東京大学で第1回 若手病院総合医カンファレンスを行いました。

日本PC連合学会(JPCA) 病院総合医 委員会が主催です。 病院総合医としての高みと広がりを持たせてくれる勉強会を目指しています。 まだまだ十分な病院総合医数が足りておらず、また若手が多いことから、このような会を通じて横のつながりも出来ればよいと思っています。

さて、勉強会の内容ですが、コモンディジーズを極めるということで、よくある症例を通じて様々な見方を勉強しました。

南砺市民病院 大浦誠先生 82歳女性の発熱。 DM、HTN、圧迫骨折、PD、うつ病など。 ドパコール、ジプレキサ、デジレル、アマンタジン 尿路感染疑いで抗菌薬を合計2週間投与するも無効。 腰痛あり偽痛風疑いもあったが、NSAID投与しても解熱しない。 人工物への感染、感染性心内膜炎、深部膿瘍、薬剤熱などなど様々な鑑別が上がりました。 結局、食事摂取の様子を確認すると、喉頭挙上不良、食事に時間がかかる、何もないときにムセることがあるから、誤嚥性肺炎と判明。 common is common。 薬剤調節でも嚥下機能は改善しない。 そして両側垂直注視麻痺、輻輳困難あり。 進行性核上性麻痺との最終診断。 誤嚥に至った疾患を探せ!

私は以下の話です。

誤嚥性肺炎の診断には臨床経過:嘔吐した肺炎を誤嚥性肺炎で片づけるな 念のための抗菌薬で死に至った症例:誤嚥性肺臓炎との鑑別は臨床経過が大事 Silent aspiration:見た目で分からない誤嚥は食前後のSpO2変化で分かるかも知れない 結核見抜くためには臨床所見だけでも画像だけでも無理 誤嚥性肺炎の裏に悪性腫瘍がないか(閉塞性肺炎)は意識すべし 高齢者のびまん性汎細気管支炎は嚥下機能よいのに誤嚥しているかのように見える などをお届けしました。

小ネタとして、コウモリの結核は下葉に起こる。犬の誤嚥性肺炎は右中葉に起こる。でも高齢者の誤嚥性肺炎は両肺野に多い。

Schweiz Z Pathol Bakteriol. 1952;15(6):690-700.

誤嚥性肺炎に対する病院総合医によるこだわりの病態診断学 佐藤健太先生 嚥下障害一発逆転 ・リスパダールによる薬剤性パーキンソニズム→薬剤中止とアキネトンで劇的に改善 ・COPD、誤嚥性肺炎4回目→息切れによる焦りで掻き込み食事→吸入薬調節で改善 嚥下評価の仕方

急性期病院で歌を歌わせたりするのは難しいけど、喉を使わせることは大事ですね。

Shaker 法など訓練あるが、長時間行うのは難しいので、日常生活で坐位を保たせることで筋訓練を行う。

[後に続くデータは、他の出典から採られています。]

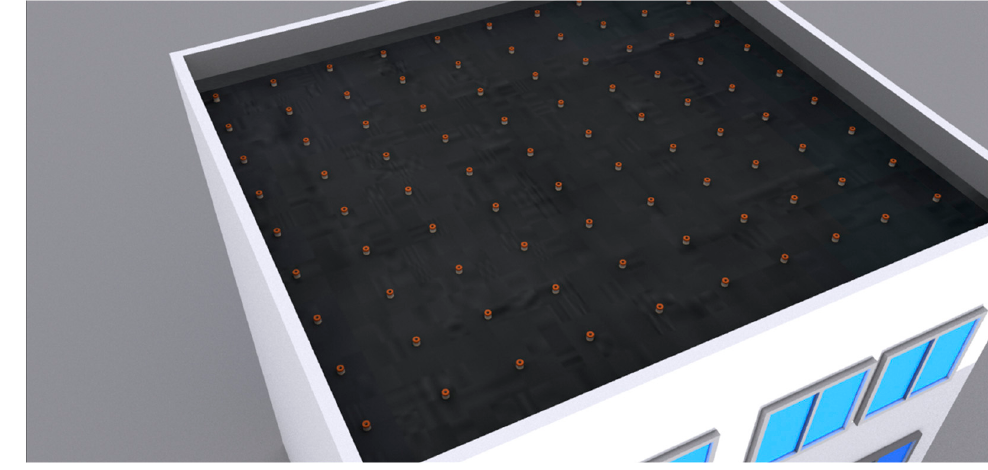
Figure 4. A 1 cm layer of polystyrene foam used to create a smooth surface for the upper layers.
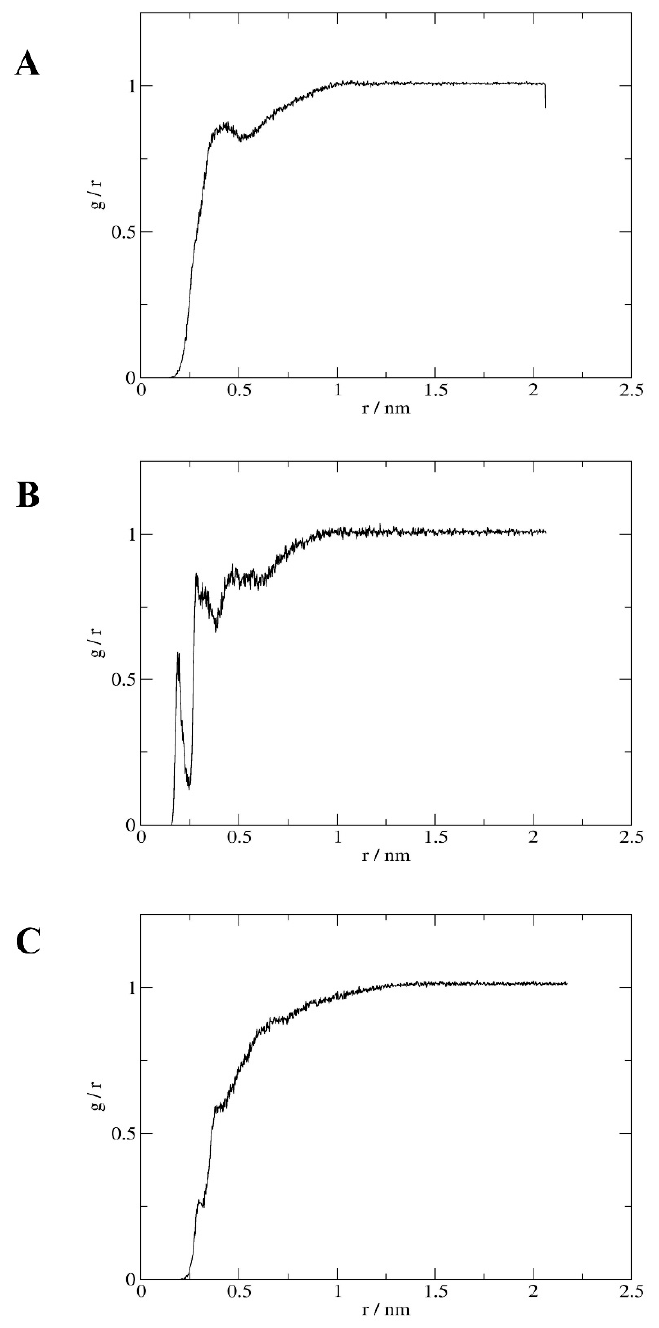
Figure A1. Radial distribution function of water from the terminal methyl, hydroxyl and disulfide moieties of Acetyl-Ala-Abu-Ala-NH 2 ( A ), Acetyl-Ala-Ser-Ala-NH 2 ( B ), and (Acetyl-Ala-Cys-Ala-NH 2 ) 2 ( C ) respectively. The probability of finding water molecules surrounding the respective moieties was determined by integrating the radial distribution function within 0.5 nm distance.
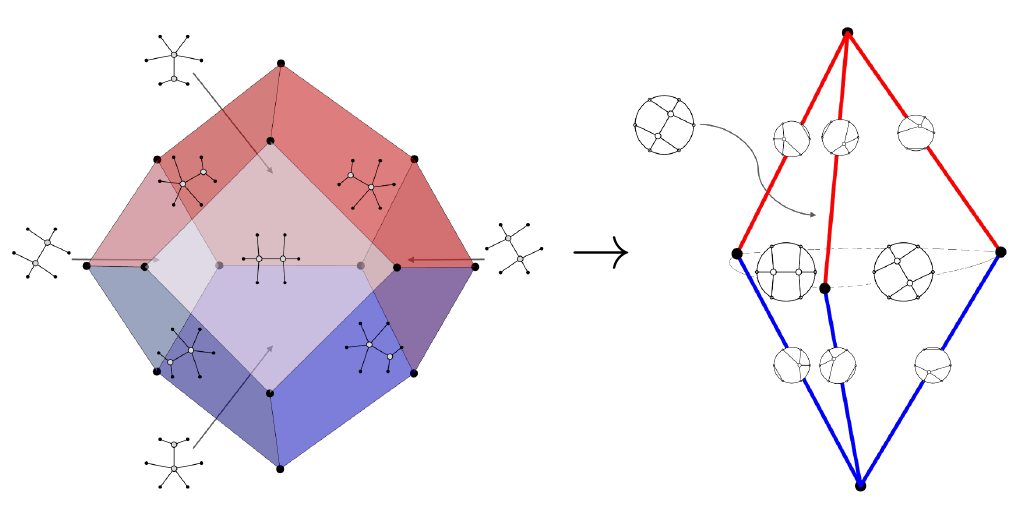
Figure 8 . Reduction of the three-dimensional associahedron to the orthogonal momentum ampli- tuhedron O 3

ヘルパーさんも交えた多職種の自分の職種からみたら当たり前だけどレクチャーは羨ましいです。やりがいのある職場づくりの話はとても勉強になりました。

当院もSTさんが増えたので嚥下訓練を盛り上げていきたいです。

再び大浦先生に代わり、認知機能がそれなりに保たれているPSPの嚥下困難胃瘻するかどうかの倫理的観点からのDiscussion。早急に結論を急ぐべきではない、今までの家族の体験・想いを確認したい、多方面の意見を聞くべき、など様々な意見が出ました。正解はないですが、私としては家族に「どうしてあげたいか」を最初から聞くことは避けています。家族として長く生きていて欲しいことは当然であり、問題点はそこではないからです。

「本人の幸せとは」「自分だったらどうして欲しいと思うか」について家族と議論をしたいところです。そうしないと時として愛という名のもとに本人に苦痛を与える事になるか、もしくは家族に罪悪感を伴う決断を迫ることになってしまうかも知れません。

ここで、大浦先生の家庭医としての技量が発揮され、様々な社会背景が浮き上がってきて、レバレッジポイントを同定し介入。ここではとても説明しきれない深さですので、、、、割愛します。

誤嚥性肺炎をここまで深く考える機会は少ないと思うので、大変有意義な会になりました。